Petitioners allege that the payments are unlawful because any and all surplus revenues of PASNY must be utilized to provide the “lowest possible rates” to residential consumers (Public Authorities Law § 1005 ). Indeed, the amended petition alleges that the court should “order[ PASNY] to use any surplus from its operations relating to the Niagara Project for the benefit of residential consumers by lowering their rates below actual costs ” (emphasis added). The statute does not, however, require PASNY to reduce their rates below cost (see Auer v. Dyson, 125 Misc.2d 274, 277, affd 112 A.D.2d 803; Auer v. Dyson, 110 Misc.2d 943, 949).
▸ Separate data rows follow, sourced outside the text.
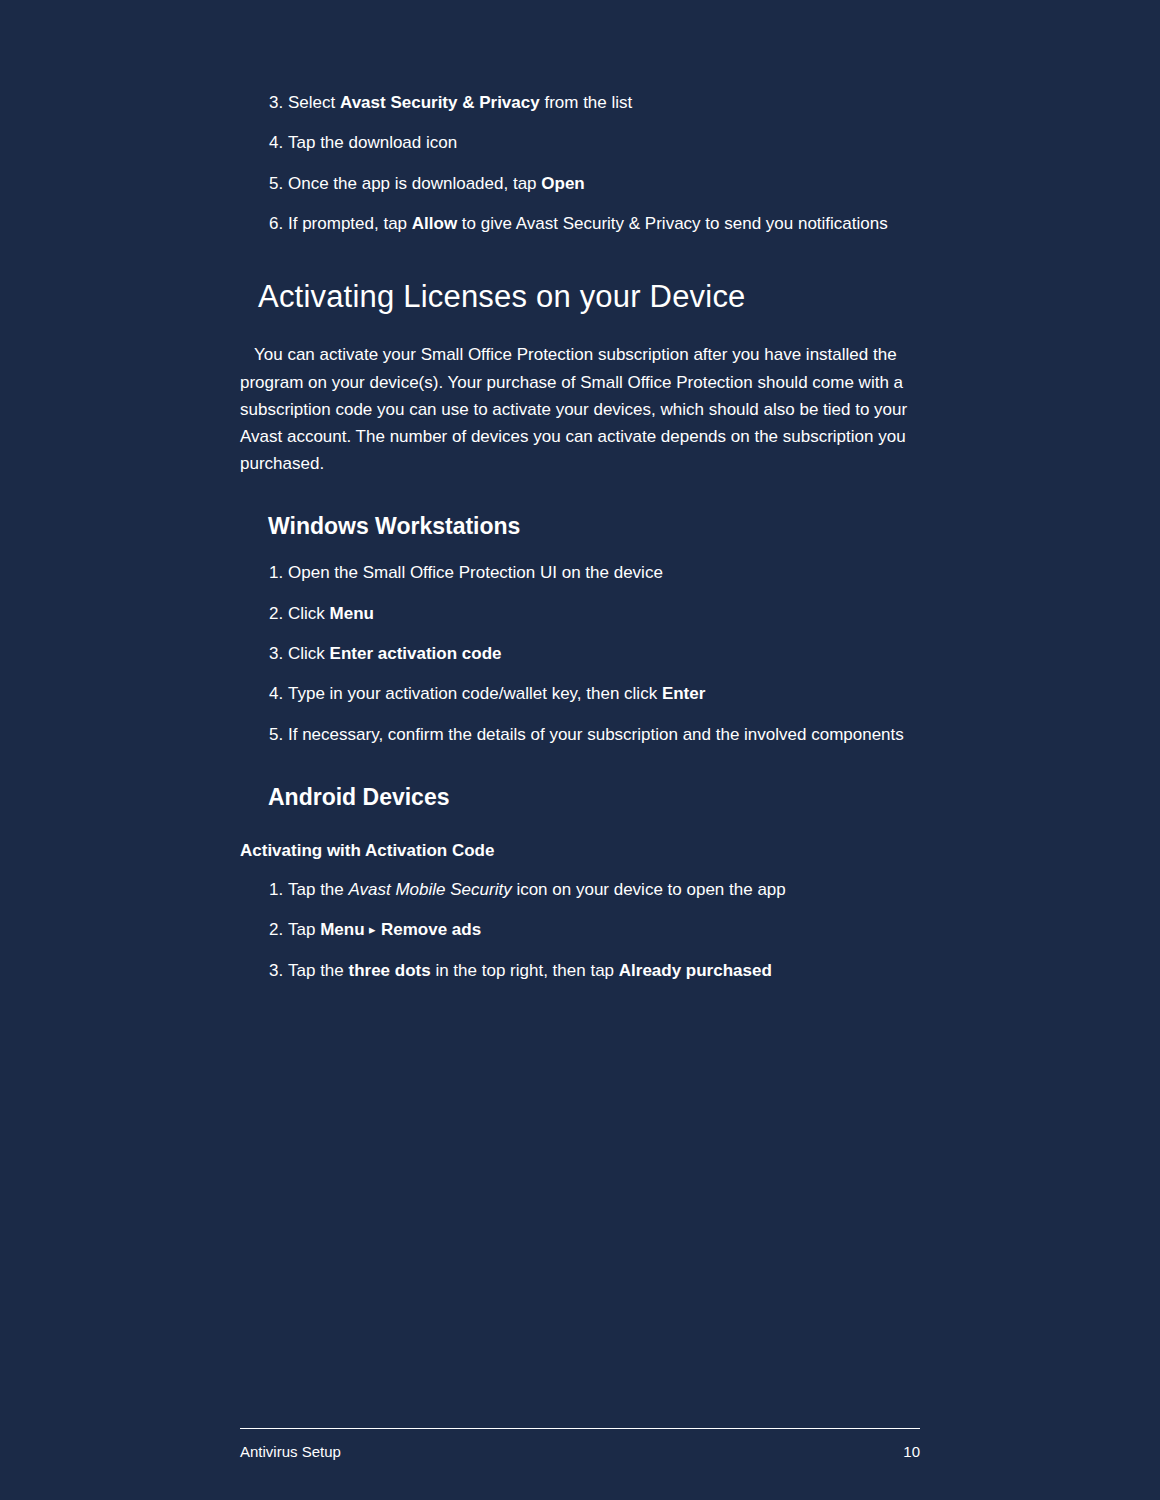Select Avast Security & Privacy from the list
Tap the download icon
Once the app is downloaded, tap Open
If prompted, tap Allow to give Avast Security & Privacy to send you notifications
Activating Licenses on your Device
You can activate your Small Office Protection subscription after you have installed the program on your device(s). Your purchase of Small Office Protection should come with a subscription code you can use to activate your devices, which should also be tied to your Avast account. The number of devices you can activate depends on the subscription you purchased.
Windows Workstations
Open the Small Office Protection UI on the device
Click Menu
Click Enter activation code
Type in your activation code/wallet key, then click Enter
If necessary, confirm the details of your subscription and the involved components
Android Devices
Activating with Activation Code
Tap the Avast Mobile Security icon on your device to open the app
Tap Menu ▸ Remove ads
Tap the three dots in the top right, then tap Already purchased
Antivirus Setup 10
Indeed, so long as PASNY is providing preference power at cost, i.e., “at prices representing cost of generation, plus capital and operating charges, plus a fair cost of transmission ․ [in order to] assure the resale of such power to domestic and rural consumers at the lowest possible price” (§ 1005 ), PASNY has fulfilled its statutory mandate and there is nothing in the Public Authorities Law prohibiting it from contributing surplus funds to the State (see Auer, 110 Misc.2d at 949).